Required action: In the listing below, print exactly the lines between the line holding "CERO #13 (https://www.youtube.com/watch?v=KwT1F7uL5rA)" and the line holding "JavaScript: Introducción a", inclusive, and no more.

Given data:
--- START ---

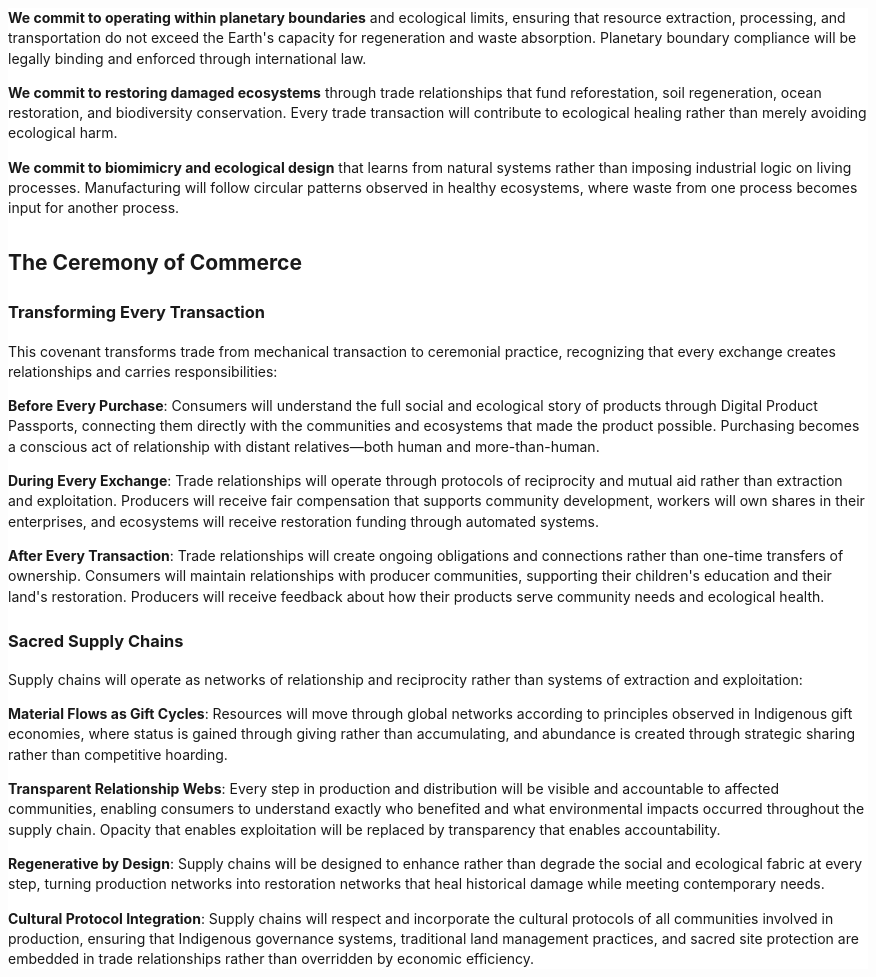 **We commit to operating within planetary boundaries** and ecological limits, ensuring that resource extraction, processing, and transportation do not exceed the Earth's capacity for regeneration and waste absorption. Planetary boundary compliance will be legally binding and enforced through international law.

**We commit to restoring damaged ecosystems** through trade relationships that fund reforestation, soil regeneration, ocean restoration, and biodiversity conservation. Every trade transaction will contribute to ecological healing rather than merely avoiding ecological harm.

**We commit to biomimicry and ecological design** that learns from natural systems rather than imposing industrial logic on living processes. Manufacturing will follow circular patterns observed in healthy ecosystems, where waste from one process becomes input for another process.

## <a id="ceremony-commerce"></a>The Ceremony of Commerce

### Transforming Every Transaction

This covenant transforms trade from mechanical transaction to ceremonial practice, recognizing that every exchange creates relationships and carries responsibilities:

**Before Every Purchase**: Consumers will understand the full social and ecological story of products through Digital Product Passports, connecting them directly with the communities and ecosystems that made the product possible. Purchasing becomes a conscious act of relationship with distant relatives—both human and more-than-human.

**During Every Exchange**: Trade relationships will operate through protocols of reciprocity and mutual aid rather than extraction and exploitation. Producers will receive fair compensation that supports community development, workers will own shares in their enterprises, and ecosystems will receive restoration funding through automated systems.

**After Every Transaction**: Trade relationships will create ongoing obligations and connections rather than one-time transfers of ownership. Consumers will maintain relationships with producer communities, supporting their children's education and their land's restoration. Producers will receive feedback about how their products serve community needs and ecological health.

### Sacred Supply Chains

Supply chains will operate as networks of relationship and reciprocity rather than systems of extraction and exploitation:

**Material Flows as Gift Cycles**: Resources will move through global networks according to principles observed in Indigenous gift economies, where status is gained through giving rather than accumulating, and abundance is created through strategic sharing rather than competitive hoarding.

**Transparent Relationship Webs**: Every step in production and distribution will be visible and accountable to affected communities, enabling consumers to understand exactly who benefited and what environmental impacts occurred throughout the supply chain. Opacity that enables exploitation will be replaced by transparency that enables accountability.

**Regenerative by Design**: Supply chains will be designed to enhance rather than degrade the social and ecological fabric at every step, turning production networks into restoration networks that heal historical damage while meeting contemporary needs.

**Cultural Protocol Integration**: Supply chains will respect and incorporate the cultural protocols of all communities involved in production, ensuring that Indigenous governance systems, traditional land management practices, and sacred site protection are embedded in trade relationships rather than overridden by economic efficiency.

--- END ---
--- START ---

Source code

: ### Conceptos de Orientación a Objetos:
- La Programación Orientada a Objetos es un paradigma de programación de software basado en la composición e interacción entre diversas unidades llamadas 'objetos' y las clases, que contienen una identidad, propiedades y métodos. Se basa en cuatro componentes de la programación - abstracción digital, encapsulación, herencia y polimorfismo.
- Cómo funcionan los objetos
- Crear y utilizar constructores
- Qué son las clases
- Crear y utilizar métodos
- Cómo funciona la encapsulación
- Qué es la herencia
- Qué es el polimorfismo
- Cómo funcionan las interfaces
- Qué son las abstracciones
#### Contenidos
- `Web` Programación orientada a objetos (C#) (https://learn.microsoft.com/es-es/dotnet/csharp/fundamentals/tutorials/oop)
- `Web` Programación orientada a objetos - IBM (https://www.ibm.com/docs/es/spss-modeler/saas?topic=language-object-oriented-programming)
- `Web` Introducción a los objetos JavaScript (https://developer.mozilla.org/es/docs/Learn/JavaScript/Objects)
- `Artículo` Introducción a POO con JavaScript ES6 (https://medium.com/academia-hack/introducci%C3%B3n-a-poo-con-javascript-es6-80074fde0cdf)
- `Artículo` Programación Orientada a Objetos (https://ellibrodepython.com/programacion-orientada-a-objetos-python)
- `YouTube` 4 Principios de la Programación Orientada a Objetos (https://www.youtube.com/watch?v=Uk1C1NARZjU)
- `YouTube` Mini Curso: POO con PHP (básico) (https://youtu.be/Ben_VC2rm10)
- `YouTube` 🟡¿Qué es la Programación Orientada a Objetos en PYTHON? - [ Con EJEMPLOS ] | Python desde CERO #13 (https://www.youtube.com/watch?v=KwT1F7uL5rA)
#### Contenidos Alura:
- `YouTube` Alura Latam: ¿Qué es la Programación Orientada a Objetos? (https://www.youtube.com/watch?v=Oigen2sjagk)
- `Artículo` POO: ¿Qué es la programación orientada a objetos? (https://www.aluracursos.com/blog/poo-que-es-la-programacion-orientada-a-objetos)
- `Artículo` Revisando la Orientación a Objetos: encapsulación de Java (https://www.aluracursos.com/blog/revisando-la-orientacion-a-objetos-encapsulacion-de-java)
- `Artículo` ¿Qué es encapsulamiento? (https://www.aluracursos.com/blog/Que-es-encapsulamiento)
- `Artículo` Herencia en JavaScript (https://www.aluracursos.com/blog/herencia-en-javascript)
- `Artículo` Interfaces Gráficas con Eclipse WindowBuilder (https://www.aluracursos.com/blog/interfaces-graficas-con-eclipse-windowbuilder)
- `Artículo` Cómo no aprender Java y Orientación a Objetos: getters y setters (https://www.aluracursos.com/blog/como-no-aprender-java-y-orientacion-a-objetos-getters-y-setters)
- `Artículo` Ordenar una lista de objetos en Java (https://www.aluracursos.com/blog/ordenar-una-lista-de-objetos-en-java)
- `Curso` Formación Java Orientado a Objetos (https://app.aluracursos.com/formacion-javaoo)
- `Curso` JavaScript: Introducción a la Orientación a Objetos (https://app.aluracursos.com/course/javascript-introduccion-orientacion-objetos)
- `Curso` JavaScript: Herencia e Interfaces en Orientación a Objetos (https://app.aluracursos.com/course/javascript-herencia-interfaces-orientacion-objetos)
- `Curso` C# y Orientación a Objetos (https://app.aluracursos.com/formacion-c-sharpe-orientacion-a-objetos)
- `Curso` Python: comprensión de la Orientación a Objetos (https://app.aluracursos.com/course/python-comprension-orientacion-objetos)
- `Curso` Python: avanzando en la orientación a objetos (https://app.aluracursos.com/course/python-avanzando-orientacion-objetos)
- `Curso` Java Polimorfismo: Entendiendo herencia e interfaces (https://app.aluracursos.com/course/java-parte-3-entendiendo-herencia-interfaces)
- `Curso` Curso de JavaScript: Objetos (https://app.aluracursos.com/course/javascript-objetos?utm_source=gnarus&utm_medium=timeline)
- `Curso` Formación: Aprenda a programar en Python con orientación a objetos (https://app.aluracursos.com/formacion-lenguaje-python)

--- END ---

Solution for this problem:
- `YouTube` 🟡¿Qué es la Programación Orientada a Objetos en PYTHON? - [ Con EJEMPLOS ] | Python desde CERO #13 (https://www.youtube.com/watch?v=KwT1F7uL5rA)
#### Contenidos Alura:
- `YouTube` Alura Latam: ¿Qué es la Programación Orientada a Objetos? (https://www.youtube.com/watch?v=Oigen2sjagk)
- `Artículo` POO: ¿Qué es la programación orientada a objetos? (https://www.aluracursos.com/blog/poo-que-es-la-programacion-orientada-a-objetos)
- `Artículo` Revisando la Orientación a Objetos: encapsulación de Java (https://www.aluracursos.com/blog/revisando-la-orientacion-a-objetos-encapsulacion-de-java)
- `Artículo` ¿Qué es encapsulamiento? (https://www.aluracursos.com/blog/Que-es-encapsulamiento)
- `Artículo` Herencia en JavaScript (https://www.aluracursos.com/blog/herencia-en-javascript)
- `Artículo` Interfaces Gráficas con Eclipse WindowBuilder (https://www.aluracursos.com/blog/interfaces-graficas-con-eclipse-windowbuilder)
- `Artículo` Cómo no aprender Java y Orientación a Objetos: getters y setters (https://www.aluracursos.com/blog/como-no-aprender-java-y-orientacion-a-objetos-getters-y-setters)
- `Artículo` Ordenar una lista de objetos en Java (https://www.aluracursos.com/blog/ordenar-una-lista-de-objetos-en-java)
- `Curso` Formación Java Orientado a Objetos (https://app.aluracursos.com/formacion-javaoo)
- `Curso` JavaScript: Introducción a la Orientación a Objetos (https://app.aluracursos.com/course/javascript-introduccion-orientacion-objetos)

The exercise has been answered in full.